[SOURCE PASSAGE]:
# My North Carolina embossed soda collection...



## ncbred (Apr 21, 2010)

Mint Cola from Charleston, SC


----------



## ncbred (Apr 21, 2010)

Coca Cola Bottling Company from Durham, NC


----------



## ncbred (Apr 21, 2010)

Minges Bros. from Greenville, NC


----------



## ncbred (Apr 21, 2010)

Slugplate Coca Cola from Wilson, NC


----------



## ncbred (Apr 21, 2010)

Cherry Blossoms from Greenville, NC


----------



## ncbred (Apr 21, 2010)

Good Grape from Scotland Neck, NC


----------



## ncbred (Apr 21, 2010)

FLEMING from Rocky Mount, NC


----------



## ncbred (Apr 21, 2010)

Cel-I-Ko Bottling Company  Raleigh, NC


----------



## ncbred (Apr 21, 2010)

Matthews and Weeks Bottling Company from Rocky Mount, NC


----------



## ncbred (Apr 21, 2010)

ER Mixon & Co. from Washington, NC


----------



## ncbred (Apr 21, 2010)

Cheerwine from Rocky Mount, NC


----------



## ncbred (Apr 21, 2010)

Orange Crush from Rocky Mount, NC


----------



## ncbred (Apr 21, 2010)

alot more to come later...


----------



## ncbred (Apr 21, 2010)

Chero Cola from Greenville, NC


----------



## ncbred (Apr 21, 2010)

Pepsi Cola from Greenville, NC


----------



## ncbred (Apr 21, 2010)

The Original 3 Centa from Wilson, NC


----------



## ncbred (Apr 21, 2010)

Cocktail Special from Elm City, NC


----------



## ncbred (Apr 21, 2010)

Julep from Tarboro, NC


----------



## ncbred (Apr 21, 2010)

Pepsi Cola from Rocky Mount, NC


----------



## ncbred (Apr 21, 2010)

[INFORMATION PROVIDED]:
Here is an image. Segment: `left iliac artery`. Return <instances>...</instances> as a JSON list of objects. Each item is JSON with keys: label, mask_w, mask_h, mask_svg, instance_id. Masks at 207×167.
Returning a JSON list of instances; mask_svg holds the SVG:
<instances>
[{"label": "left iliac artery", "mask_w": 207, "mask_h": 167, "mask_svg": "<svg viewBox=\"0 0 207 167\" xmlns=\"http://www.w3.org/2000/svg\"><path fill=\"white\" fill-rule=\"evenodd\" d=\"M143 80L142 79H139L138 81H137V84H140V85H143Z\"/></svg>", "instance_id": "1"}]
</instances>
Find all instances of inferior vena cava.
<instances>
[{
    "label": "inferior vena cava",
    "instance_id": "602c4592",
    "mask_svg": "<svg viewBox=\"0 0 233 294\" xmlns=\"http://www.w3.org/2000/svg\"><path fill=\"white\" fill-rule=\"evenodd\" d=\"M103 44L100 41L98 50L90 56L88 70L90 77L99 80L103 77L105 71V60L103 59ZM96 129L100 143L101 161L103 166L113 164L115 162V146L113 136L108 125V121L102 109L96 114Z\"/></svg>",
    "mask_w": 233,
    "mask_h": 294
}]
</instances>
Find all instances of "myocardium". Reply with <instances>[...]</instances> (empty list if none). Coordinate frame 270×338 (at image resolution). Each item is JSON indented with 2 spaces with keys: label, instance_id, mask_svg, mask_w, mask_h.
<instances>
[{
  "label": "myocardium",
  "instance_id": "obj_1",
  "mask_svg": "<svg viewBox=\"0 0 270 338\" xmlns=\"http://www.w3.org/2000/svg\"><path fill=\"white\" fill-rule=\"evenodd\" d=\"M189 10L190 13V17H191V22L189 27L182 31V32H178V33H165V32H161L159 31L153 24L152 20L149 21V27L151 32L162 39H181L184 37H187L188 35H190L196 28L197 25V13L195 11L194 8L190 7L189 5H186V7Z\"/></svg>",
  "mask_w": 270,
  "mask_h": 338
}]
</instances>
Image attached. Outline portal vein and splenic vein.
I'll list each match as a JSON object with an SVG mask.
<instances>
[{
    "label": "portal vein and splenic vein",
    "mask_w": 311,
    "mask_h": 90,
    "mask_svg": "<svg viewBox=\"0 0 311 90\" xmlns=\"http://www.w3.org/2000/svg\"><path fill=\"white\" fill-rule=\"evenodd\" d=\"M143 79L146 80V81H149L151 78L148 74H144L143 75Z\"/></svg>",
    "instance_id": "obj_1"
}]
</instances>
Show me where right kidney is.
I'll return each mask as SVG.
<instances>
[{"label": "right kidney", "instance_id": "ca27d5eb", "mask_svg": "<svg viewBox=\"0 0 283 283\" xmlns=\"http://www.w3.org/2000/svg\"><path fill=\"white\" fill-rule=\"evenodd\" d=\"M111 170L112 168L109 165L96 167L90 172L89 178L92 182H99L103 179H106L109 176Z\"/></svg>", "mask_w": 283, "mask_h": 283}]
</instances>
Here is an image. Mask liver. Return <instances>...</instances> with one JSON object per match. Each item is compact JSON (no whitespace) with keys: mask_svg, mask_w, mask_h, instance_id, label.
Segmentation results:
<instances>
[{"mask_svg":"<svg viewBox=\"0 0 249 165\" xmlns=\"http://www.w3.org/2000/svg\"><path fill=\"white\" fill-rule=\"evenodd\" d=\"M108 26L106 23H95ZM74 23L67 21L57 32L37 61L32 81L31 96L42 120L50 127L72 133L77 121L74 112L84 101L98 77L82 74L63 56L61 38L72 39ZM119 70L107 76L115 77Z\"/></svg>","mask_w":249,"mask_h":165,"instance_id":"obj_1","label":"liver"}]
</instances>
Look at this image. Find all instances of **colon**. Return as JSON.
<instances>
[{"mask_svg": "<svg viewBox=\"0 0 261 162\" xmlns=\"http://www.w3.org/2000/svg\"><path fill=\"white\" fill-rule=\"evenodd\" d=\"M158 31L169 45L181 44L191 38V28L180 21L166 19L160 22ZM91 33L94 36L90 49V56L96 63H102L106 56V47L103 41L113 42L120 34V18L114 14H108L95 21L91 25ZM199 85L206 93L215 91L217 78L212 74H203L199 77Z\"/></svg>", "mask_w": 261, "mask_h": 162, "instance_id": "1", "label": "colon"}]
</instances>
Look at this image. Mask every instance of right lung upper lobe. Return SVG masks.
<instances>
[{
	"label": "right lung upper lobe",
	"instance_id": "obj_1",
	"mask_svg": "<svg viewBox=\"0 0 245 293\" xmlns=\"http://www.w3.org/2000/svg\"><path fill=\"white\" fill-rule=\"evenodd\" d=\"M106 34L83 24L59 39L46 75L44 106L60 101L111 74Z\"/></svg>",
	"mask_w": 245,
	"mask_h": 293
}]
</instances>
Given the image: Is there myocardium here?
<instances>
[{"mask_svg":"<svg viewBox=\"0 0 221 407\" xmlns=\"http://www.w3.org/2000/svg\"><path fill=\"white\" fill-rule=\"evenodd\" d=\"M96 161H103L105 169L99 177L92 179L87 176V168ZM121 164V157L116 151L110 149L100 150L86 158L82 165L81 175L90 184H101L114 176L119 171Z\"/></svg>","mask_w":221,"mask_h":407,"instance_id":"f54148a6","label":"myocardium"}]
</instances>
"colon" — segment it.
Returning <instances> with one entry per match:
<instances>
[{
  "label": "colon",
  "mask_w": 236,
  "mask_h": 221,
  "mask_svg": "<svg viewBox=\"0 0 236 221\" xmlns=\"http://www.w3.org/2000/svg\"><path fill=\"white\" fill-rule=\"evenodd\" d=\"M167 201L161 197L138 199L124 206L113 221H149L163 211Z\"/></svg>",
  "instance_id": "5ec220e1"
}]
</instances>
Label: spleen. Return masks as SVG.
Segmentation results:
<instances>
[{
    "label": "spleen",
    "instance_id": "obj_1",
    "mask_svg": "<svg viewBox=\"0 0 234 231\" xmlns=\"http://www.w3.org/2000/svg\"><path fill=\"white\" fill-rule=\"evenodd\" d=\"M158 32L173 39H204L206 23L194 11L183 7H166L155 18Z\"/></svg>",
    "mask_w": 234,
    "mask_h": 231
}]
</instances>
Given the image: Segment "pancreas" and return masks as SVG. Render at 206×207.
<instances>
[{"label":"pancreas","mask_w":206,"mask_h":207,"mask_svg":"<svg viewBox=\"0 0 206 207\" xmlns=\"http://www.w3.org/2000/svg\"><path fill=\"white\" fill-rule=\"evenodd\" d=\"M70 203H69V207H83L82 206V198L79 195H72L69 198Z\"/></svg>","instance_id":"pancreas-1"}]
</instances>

[WORK TO DO]:
(1) According to the soda collection thread, which town is the Julep bottle from?
(2) From the listing, copy out word for word the lines beginning at the one that contains "Given the image: Is there myocardium here?" and ending with the last line of the listing.

[RESULTS BY TASK]:
(1) Tarboro, NC.

(2)
Given the image: Is there myocardium here?
<instances>
[{"mask_svg":"<svg viewBox=\"0 0 221 407\" xmlns=\"http://www.w3.org/2000/svg\"><path fill=\"white\" fill-rule=\"evenodd\" d=\"M96 161H103L105 169L99 177L92 179L87 176V168ZM121 164V157L116 151L110 149L100 150L86 158L82 165L81 175L90 184H101L114 176L119 171Z\"/></svg>","mask_w":221,"mask_h":407,"instance_id":"f54148a6","label":"myocardium"}]
</instances>
"colon" — segment it.
Returning <instances> with one entry per match:
<instances>
[{
  "label": "colon",
  "mask_w": 236,
  "mask_h": 221,
  "mask_svg": "<svg viewBox=\"0 0 236 221\" xmlns=\"http://www.w3.org/2000/svg\"><path fill=\"white\" fill-rule=\"evenodd\" d=\"M167 201L161 197L138 199L124 206L113 221H149L163 211Z\"/></svg>",
  "instance_id": "5ec220e1"
}]
</instances>
Label: spleen. Return masks as SVG.
Segmentation results:
<instances>
[{
    "label": "spleen",
    "instance_id": "obj_1",
    "mask_svg": "<svg viewBox=\"0 0 234 231\" xmlns=\"http://www.w3.org/2000/svg\"><path fill=\"white\" fill-rule=\"evenodd\" d=\"M158 32L173 39H204L206 23L194 11L183 7H166L155 18Z\"/></svg>",
    "mask_w": 234,
    "mask_h": 231
}]
</instances>
Given the image: Segment "pancreas" and return masks as SVG. Render at 206×207.
<instances>
[{"label":"pancreas","mask_w":206,"mask_h":207,"mask_svg":"<svg viewBox=\"0 0 206 207\" xmlns=\"http://www.w3.org/2000/svg\"><path fill=\"white\" fill-rule=\"evenodd\" d=\"M70 203H69V207H83L82 206V198L79 195H72L69 198Z\"/></svg>","instance_id":"pancreas-1"}]
</instances>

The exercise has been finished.